## Your task:
Pick up the summary below of the paper on universal computation with localized limit-cycle attractors in neural networks, and continue it after its final line.

## Text section:

·····

Universal computation using localized limit-cycle attractors in neural networks

TL;DR

This paper demonstrates that localized limit-cycle attractors in neural networks can be harnessed to perform universal computation by creating and controlling Boolean gates through collision-based interactions of propagating activity patterns.

Contribution

The authors introduce a rewiring algorithm that enables universal Boolean gates in a 2D threshold network using localized attractors and collision-based computing, a novel approach in neural network computation.

Findings

Localized attractors can be used for computation in neural networks.

Collision-based interactions of activity patterns implement Boolean gates.

The approach demonstrates the potential for universal computation in biologically inspired networks.

·····

## Information shown:
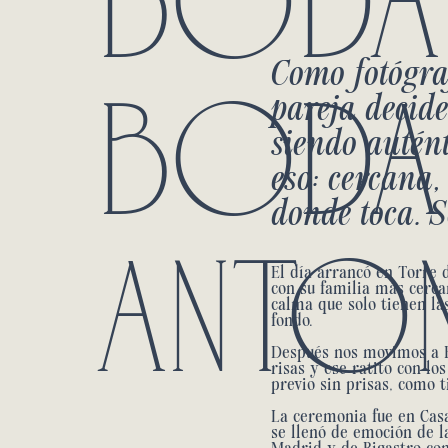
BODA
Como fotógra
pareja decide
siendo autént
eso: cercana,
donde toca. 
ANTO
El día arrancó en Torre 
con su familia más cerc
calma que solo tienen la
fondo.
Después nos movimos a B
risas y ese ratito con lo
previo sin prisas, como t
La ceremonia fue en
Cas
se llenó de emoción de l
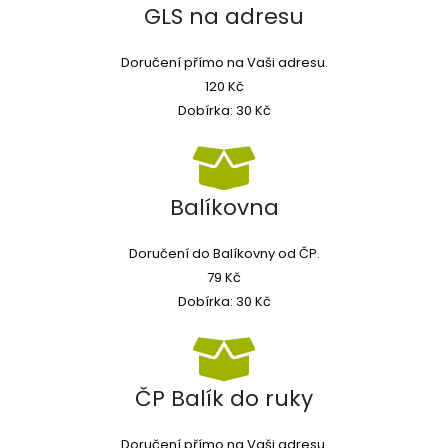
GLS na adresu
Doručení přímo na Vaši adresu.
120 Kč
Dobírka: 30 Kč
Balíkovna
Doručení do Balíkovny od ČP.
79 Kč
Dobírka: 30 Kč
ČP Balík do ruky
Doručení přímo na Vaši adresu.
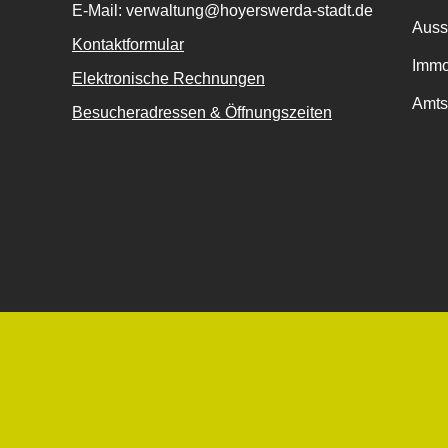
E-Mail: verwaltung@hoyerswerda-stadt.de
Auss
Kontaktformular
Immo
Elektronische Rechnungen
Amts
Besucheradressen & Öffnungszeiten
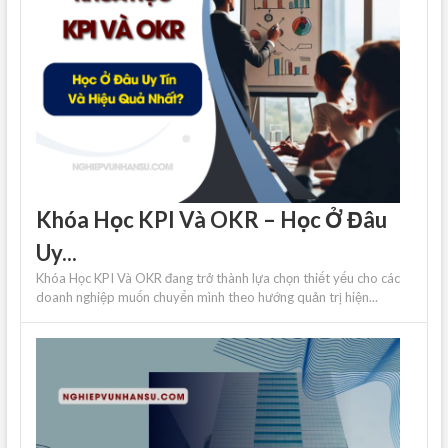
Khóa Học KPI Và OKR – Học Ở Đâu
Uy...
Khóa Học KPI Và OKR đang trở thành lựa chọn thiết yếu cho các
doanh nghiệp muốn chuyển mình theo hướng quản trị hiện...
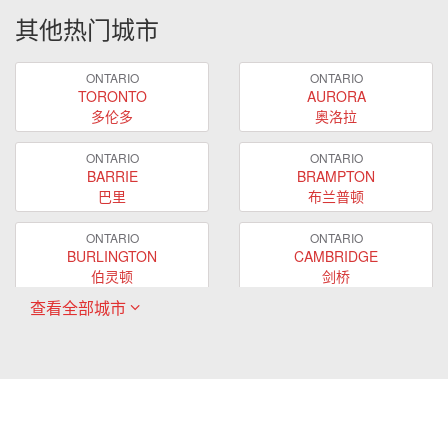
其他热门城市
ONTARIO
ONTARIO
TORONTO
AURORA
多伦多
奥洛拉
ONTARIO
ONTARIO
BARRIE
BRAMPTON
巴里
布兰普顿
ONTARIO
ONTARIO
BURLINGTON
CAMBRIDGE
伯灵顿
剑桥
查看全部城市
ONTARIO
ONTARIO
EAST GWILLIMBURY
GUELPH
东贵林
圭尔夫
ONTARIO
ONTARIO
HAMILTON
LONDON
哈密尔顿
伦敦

·····

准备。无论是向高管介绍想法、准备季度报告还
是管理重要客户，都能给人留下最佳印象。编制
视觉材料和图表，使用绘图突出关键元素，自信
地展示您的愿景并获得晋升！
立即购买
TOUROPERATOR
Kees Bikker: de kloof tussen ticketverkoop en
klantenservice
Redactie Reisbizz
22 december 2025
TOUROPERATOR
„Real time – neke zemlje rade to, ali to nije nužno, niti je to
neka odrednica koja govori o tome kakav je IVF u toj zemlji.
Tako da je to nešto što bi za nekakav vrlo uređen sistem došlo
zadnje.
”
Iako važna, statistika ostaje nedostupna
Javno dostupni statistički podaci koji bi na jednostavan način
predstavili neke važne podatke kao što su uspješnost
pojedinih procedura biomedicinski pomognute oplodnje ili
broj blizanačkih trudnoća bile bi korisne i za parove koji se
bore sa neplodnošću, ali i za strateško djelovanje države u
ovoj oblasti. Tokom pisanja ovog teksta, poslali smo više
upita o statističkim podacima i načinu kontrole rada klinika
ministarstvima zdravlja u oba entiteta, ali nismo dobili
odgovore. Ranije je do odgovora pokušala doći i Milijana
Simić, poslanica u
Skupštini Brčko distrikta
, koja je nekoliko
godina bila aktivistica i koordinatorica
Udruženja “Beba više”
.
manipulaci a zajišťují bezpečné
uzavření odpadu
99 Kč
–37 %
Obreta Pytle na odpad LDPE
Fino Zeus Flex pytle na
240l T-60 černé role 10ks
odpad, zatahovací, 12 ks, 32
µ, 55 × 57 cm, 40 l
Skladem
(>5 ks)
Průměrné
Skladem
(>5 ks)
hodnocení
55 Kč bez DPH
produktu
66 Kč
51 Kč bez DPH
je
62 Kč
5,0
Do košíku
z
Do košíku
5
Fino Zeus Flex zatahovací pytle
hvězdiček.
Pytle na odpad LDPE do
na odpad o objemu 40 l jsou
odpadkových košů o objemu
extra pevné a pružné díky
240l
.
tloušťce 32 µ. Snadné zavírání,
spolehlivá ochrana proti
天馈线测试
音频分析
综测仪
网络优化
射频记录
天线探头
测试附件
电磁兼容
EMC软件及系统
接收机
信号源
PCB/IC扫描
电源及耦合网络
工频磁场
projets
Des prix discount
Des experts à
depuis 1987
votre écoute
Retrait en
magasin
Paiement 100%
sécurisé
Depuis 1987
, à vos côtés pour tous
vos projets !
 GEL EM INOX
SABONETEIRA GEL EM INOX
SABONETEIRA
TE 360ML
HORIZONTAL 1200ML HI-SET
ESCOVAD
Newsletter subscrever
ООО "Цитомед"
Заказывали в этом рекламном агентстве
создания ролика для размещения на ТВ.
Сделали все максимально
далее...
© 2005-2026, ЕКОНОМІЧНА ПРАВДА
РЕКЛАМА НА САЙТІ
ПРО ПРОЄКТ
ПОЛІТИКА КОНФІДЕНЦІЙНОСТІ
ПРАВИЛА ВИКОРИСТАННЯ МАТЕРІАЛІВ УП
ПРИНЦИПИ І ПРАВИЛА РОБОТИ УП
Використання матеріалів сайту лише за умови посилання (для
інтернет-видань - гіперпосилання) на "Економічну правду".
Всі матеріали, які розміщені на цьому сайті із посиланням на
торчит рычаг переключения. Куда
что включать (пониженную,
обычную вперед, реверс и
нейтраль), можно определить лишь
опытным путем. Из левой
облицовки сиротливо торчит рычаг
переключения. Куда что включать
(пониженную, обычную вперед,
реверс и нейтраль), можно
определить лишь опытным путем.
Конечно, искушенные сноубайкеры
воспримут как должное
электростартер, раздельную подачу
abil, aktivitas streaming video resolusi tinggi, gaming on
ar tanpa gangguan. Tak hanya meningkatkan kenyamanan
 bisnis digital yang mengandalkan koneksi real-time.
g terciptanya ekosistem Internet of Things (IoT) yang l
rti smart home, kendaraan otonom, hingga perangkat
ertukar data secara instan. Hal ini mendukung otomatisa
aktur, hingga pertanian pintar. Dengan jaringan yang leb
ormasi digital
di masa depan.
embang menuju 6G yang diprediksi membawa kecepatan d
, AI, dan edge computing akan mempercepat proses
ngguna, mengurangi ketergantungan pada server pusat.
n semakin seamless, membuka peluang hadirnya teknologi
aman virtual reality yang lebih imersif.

·····

## Solved problem:
Abstract

Neural networks are dynamical systems that compute with their dynamics. One example is the Hopfield model, forming an associative memory which stores patterns as global attractors of the network dynamics. From studies of dynamical networks it is well known that localized attractors also exist. Yet, they have not been used in computing paradigms. Here we show that interacting localized attractors in threshold networks can result in universal computation. We develop a rewiring algorithm that builds universal Boolean gates in a biologically inspired two-dimensional threshold network with randomly placed and connected nodes using collision-based computing. We aim at demonstrating the computational capabilities and the ability to control local limit cycle attractors in such networks by creating simple Boolean gates by means of these local activations. The gates use glider guns, i.e., localized activity that periodically generates "gliders" of activity that propagate through space. Several such gliders are made to collide, and the result of their interaction is used as the output of a Boolean gate. We show that these gates can be used to build a universal computer.